Can you rewrite all the lines of the records, replacing "vstart" with "origin" everywhere and changing nothing else? Leave the pictures out of your answer.

::: MATERIALS PROVIDED

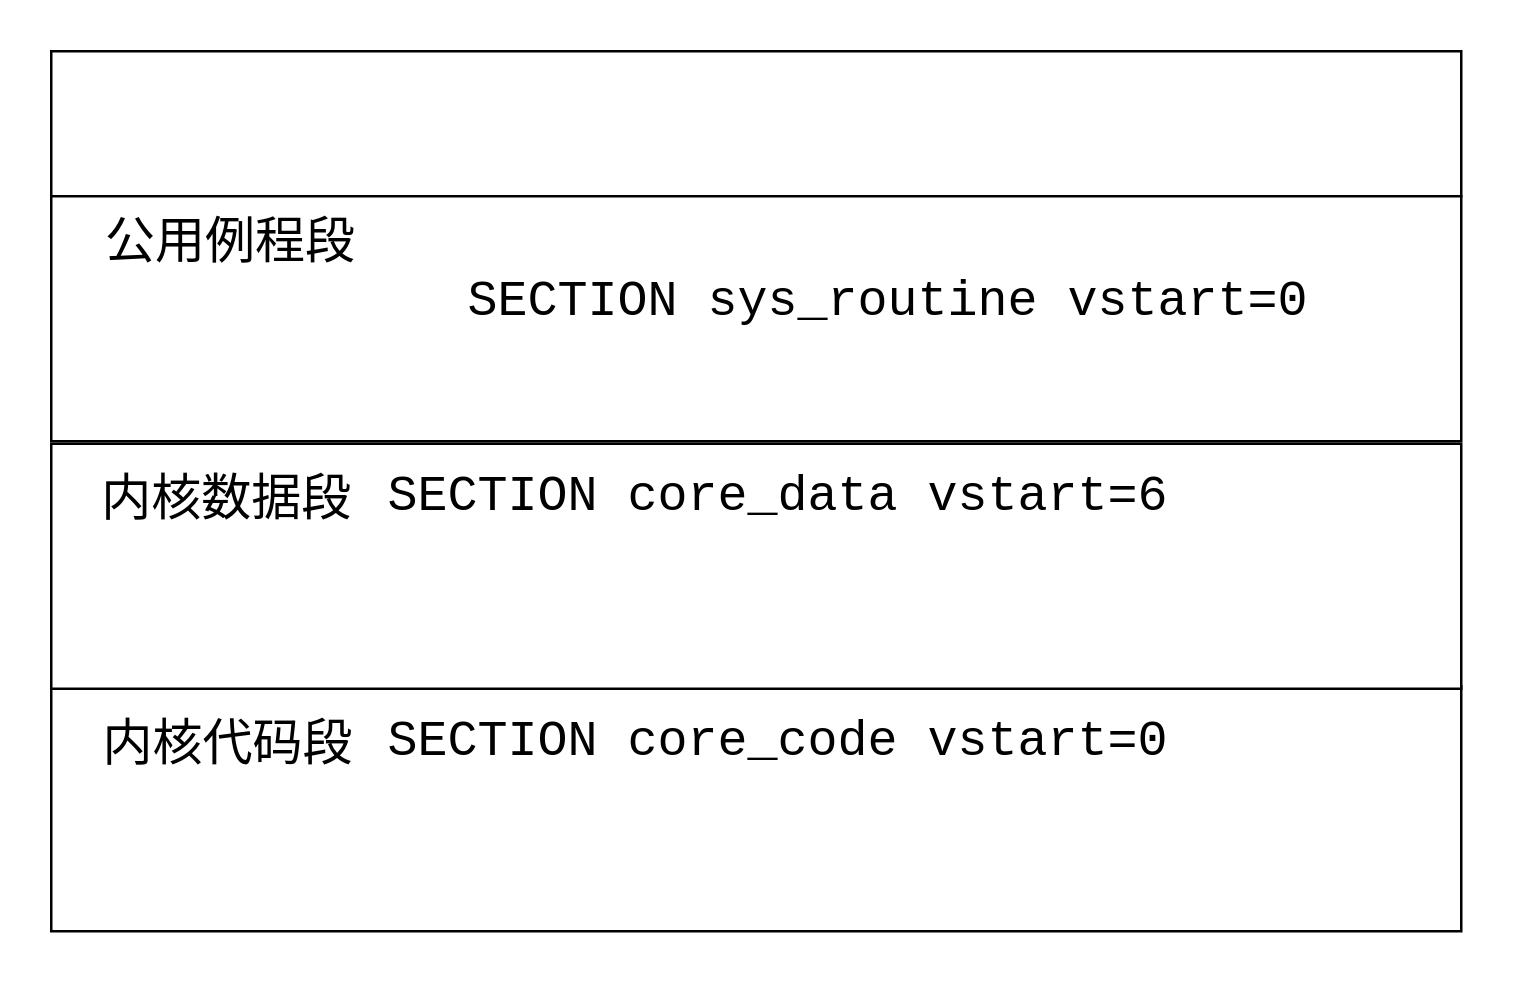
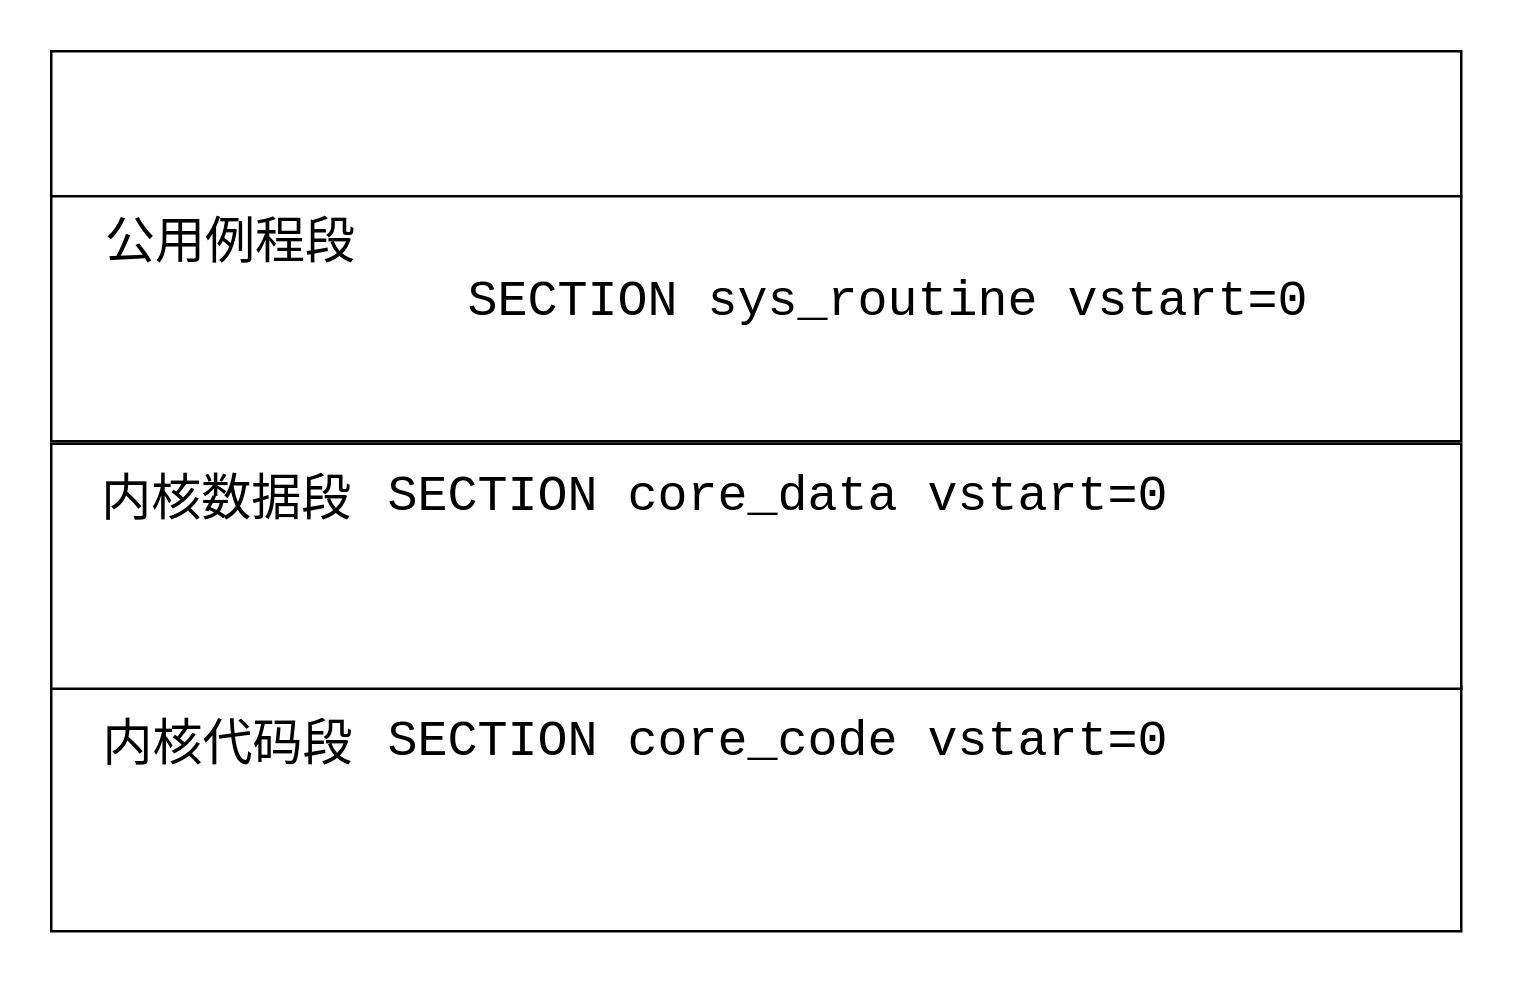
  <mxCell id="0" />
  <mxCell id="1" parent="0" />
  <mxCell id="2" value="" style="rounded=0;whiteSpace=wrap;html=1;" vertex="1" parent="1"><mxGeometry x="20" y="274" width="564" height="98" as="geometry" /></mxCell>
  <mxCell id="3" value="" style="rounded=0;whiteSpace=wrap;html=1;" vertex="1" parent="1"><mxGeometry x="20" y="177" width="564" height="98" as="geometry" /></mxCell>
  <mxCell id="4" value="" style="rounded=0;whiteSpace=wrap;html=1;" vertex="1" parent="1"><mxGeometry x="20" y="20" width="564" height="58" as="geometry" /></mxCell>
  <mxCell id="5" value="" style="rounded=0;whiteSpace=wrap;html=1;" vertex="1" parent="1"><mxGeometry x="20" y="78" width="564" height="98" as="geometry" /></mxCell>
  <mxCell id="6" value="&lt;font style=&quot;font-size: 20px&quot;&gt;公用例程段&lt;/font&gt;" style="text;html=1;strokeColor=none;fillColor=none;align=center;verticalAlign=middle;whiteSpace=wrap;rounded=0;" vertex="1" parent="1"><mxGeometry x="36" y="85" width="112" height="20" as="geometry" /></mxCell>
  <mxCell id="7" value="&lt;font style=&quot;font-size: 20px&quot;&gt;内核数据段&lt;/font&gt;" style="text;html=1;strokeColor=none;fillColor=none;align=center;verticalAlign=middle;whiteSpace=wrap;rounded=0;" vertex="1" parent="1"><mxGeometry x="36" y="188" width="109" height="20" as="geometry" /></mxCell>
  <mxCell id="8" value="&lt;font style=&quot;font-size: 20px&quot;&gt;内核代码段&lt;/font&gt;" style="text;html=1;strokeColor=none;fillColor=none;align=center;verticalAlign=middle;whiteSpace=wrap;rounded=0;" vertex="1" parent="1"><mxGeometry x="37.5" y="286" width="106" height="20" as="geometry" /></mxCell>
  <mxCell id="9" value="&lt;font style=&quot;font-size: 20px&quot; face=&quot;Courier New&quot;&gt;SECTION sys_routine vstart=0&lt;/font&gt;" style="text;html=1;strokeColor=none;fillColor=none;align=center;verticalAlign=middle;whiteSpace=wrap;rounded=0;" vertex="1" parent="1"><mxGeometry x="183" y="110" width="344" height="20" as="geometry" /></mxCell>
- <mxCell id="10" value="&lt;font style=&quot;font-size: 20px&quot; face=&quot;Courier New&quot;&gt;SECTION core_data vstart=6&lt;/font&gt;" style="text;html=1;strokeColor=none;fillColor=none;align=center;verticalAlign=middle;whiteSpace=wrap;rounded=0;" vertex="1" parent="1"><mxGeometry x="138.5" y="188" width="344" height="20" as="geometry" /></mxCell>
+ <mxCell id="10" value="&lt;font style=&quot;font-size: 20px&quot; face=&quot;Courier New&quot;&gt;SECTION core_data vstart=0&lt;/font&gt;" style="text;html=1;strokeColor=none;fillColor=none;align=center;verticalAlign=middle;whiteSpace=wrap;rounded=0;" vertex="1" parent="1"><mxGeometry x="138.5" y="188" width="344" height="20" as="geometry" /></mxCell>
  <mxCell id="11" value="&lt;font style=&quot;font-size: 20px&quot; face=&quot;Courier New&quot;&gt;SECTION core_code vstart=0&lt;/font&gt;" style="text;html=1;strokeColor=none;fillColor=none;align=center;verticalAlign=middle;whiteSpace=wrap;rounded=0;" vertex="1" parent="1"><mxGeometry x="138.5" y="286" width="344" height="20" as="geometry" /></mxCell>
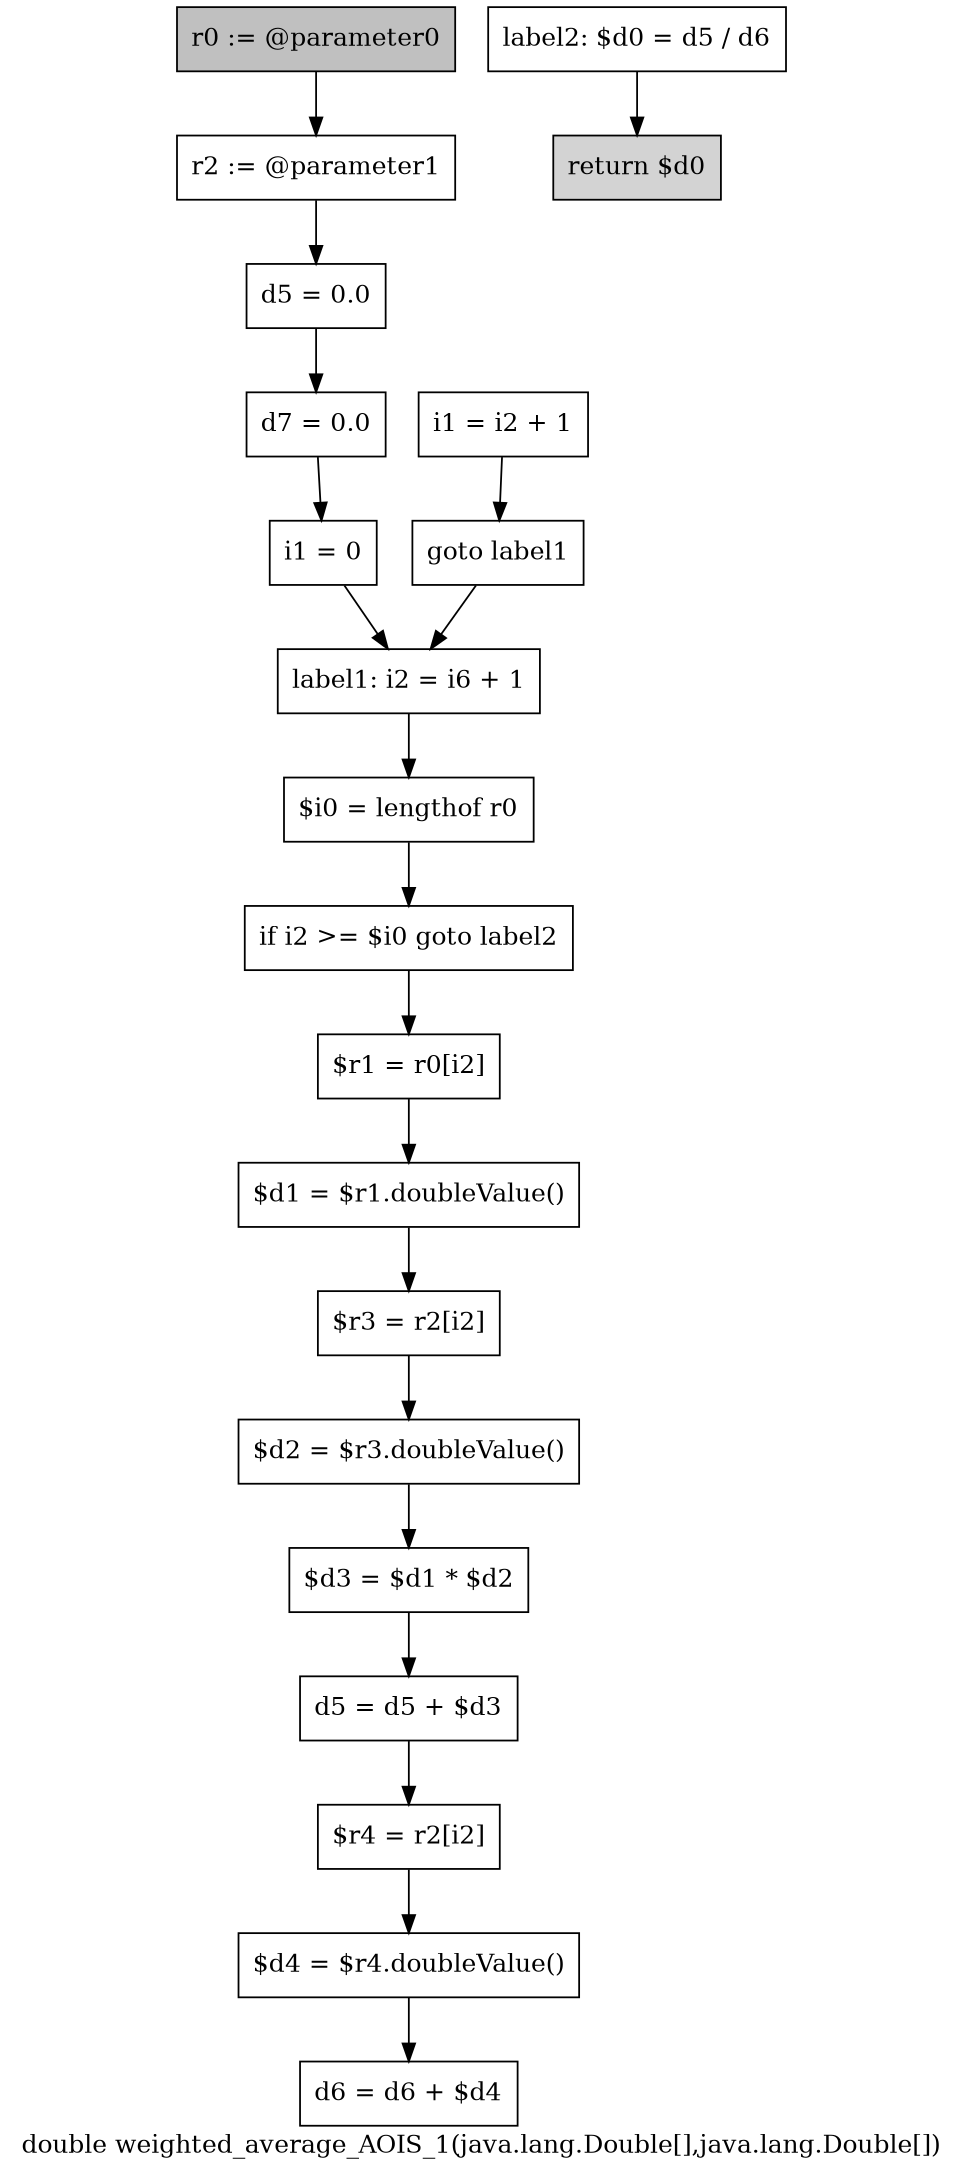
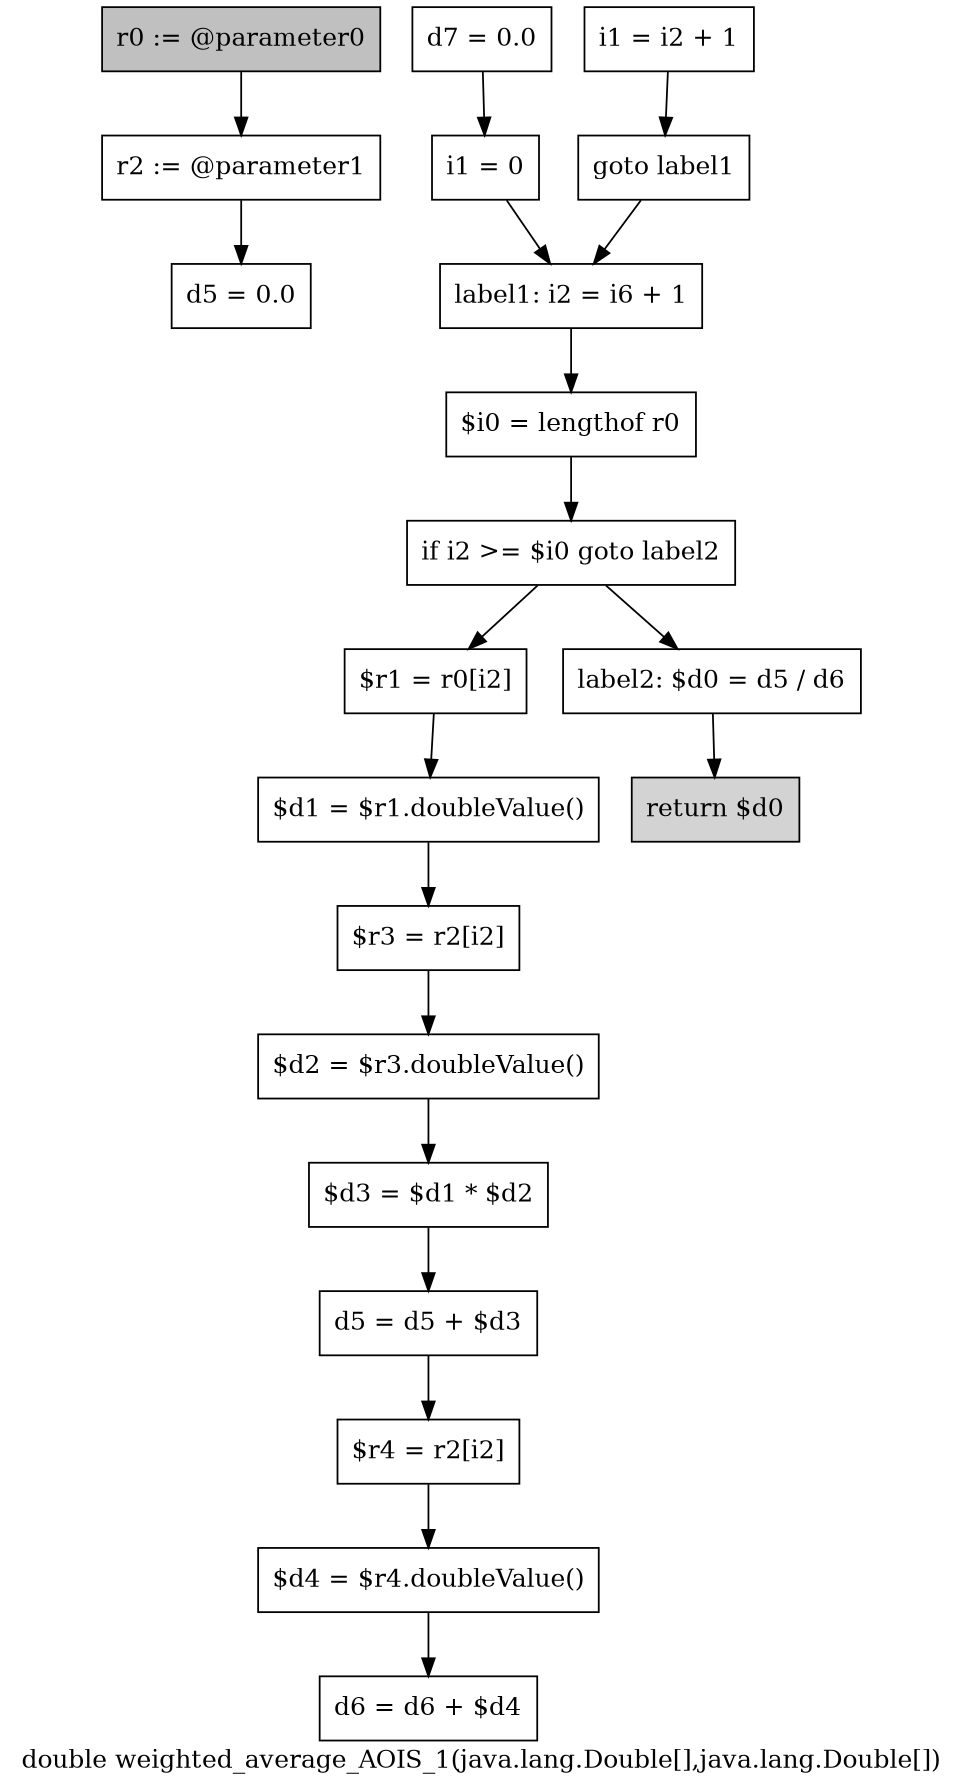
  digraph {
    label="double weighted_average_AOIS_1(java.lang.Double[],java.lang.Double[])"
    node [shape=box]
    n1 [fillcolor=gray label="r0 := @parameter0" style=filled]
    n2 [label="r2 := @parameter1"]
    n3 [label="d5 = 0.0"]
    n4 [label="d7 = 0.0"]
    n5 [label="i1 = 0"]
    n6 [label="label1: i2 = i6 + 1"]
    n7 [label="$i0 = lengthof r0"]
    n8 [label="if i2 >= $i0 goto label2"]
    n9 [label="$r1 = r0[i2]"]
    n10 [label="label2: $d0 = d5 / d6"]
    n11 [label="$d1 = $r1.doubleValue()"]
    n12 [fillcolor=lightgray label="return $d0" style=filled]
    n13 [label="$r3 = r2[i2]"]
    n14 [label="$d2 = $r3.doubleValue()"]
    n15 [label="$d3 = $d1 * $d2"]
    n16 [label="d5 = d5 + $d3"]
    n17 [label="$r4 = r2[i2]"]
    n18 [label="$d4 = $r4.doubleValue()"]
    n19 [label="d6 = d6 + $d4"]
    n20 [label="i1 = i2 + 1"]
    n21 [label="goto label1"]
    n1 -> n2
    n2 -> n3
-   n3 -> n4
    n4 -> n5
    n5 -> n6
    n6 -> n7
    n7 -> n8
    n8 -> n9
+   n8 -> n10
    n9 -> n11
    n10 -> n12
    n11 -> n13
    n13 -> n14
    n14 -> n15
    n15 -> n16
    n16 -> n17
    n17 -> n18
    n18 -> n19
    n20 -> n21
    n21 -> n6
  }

::::::

* [FINISHED TASK]
  <mxCell id="0" />
  <mxCell id="1" parent="0" />
  <mxCell id="2" value="" style="rounded=0;whiteSpace=wrap;html=1;" vertex="1" parent="1"><mxGeometry x="20" y="274" width="564" height="98" as="geometry" /></mxCell>
  <mxCell id="3" value="" style="rounded=0;whiteSpace=wrap;html=1;" vertex="1" parent="1"><mxGeometry x="20" y="177" width="564" height="98" as="geometry" /></mxCell>
  <mxCell id="4" value="" style="rounded=0;whiteSpace=wrap;html=1;" vertex="1" parent="1"><mxGeometry x="20" y="20" width="564" height="58" as="geometry" /></mxCell>
  <mxCell id="5" value="" style="rounded=0;whiteSpace=wrap;html=1;" vertex="1" parent="1"><mxGeometry x="20" y="78" width="564" height="98" as="geometry" /></mxCell>
  <mxCell id="6" value="&lt;font style=&quot;font-size: 20px&quot;&gt;公用例程段&lt;/font&gt;" style="text;html=1;strokeColor=none;fillColor=none;align=center;verticalAlign=middle;whiteSpace=wrap;rounded=0;" vertex="1" parent="1"><mxGeometry x="36" y="85" width="112" height="20" as="geometry" /></mxCell>
  <mxCell id="7" value="&lt;font style=&quot;font-size: 20px&quot;&gt;内核数据段&lt;/font&gt;" style="text;html=1;strokeColor=none;fillColor=none;align=center;verticalAlign=middle;whiteSpace=wrap;rounded=0;" vertex="1" parent="1"><mxGeometry x="36" y="188" width="109" height="20" as="geometry" /></mxCell>
  <mxCell id="8" value="&lt;font style=&quot;font-size: 20px&quot;&gt;内核代码段&lt;/font&gt;" style="text;html=1;strokeColor=none;fillColor=none;align=center;verticalAlign=middle;whiteSpace=wrap;rounded=0;" vertex="1" parent="1"><mxGeometry x="37.5" y="286" width="106" height="20" as="geometry" /></mxCell>
  <mxCell id="9" value="&lt;font style=&quot;font-size: 20px&quot; face=&quot;Courier New&quot;&gt;SECTION sys_routine origin=0&lt;/font&gt;" style="text;html=1;strokeColor=none;fillColor=none;align=center;verticalAlign=middle;whiteSpace=wrap;rounded=0;" vertex="1" parent="1"><mxGeometry x="183" y="110" width="344" height="20" as="geometry" /></mxCell>
- <mxCell id="10" value="&lt;font style=&quot;font-size: 20px&quot; face=&quot;Courier New&quot;&gt;SECTION core_data origin=6&lt;/font&gt;" style="text;html=1;strokeColor=none;fillColor=none;align=center;verticalAlign=middle;whiteSpace=wrap;rounded=0;" vertex="1" parent="1"><mxGeometry x="138.5" y="188" width="344" height="20" as="geometry" /></mxCell>
+ <mxCell id="10" value="&lt;font style=&quot;font-size: 20px&quot; face=&quot;Courier New&quot;&gt;SECTION core_data origin=0&lt;/font&gt;" style="text;html=1;strokeColor=none;fillColor=none;align=center;verticalAlign=middle;whiteSpace=wrap;rounded=0;" vertex="1" parent="1"><mxGeometry x="138.5" y="188" width="344" height="20" as="geometry" /></mxCell>
  <mxCell id="11" value="&lt;font style=&quot;font-size: 20px&quot; face=&quot;Courier New&quot;&gt;SECTION core_code origin=0&lt;/font&gt;" style="text;html=1;strokeColor=none;fillColor=none;align=center;verticalAlign=middle;whiteSpace=wrap;rounded=0;" vertex="1" parent="1"><mxGeometry x="138.5" y="286" width="344" height="20" as="geometry" /></mxCell>
  digraph {
    label="double weighted_average_AOIS_1(java.lang.Double[],java.lang.Double[])"
    node [shape=box]
    n1 [fillcolor=gray label="r0 := @parameter0" style=filled]
    n2 [label="r2 := @parameter1"]
    n3 [label="d5 = 0.0"]
    n4 [label="d7 = 0.0"]
    n5 [label="i1 = 0"]
    n6 [label="label1: i2 = i6 + 1"]
    n7 [label="$i0 = lengthof r0"]
    n8 [label="if i2 >= $i0 goto label2"]
    n9 [label="$r1 = r0[i2]"]
    n10 [label="label2: $d0 = d5 / d6"]
    n11 [label="$d1 = $r1.doubleValue()"]
    n12 [fillcolor=lightgray label="return $d0" style=filled]
    n13 [label="$r3 = r2[i2]"]
    n14 [label="$d2 = $r3.doubleValue()"]
    n15 [label="$d3 = $d1 * $d2"]
    n16 [label="d5 = d5 + $d3"]
    n17 [label="$r4 = r2[i2]"]
    n18 [label="$d4 = $r4.doubleValue()"]
    n19 [label="d6 = d6 + $d4"]
    n20 [label="i1 = i2 + 1"]
    n21 [label="goto label1"]
    n1 -> n2
    n2 -> n3
-   n3 -> n4
    n4 -> n5
    n5 -> n6
    n6 -> n7
    n7 -> n8
    n8 -> n9
+   n8 -> n10
    n9 -> n11
    n10 -> n12
    n11 -> n13
    n13 -> n14
    n14 -> n15
    n15 -> n16
    n16 -> n17
    n17 -> n18
    n18 -> n19
    n20 -> n21
    n21 -> n6
  }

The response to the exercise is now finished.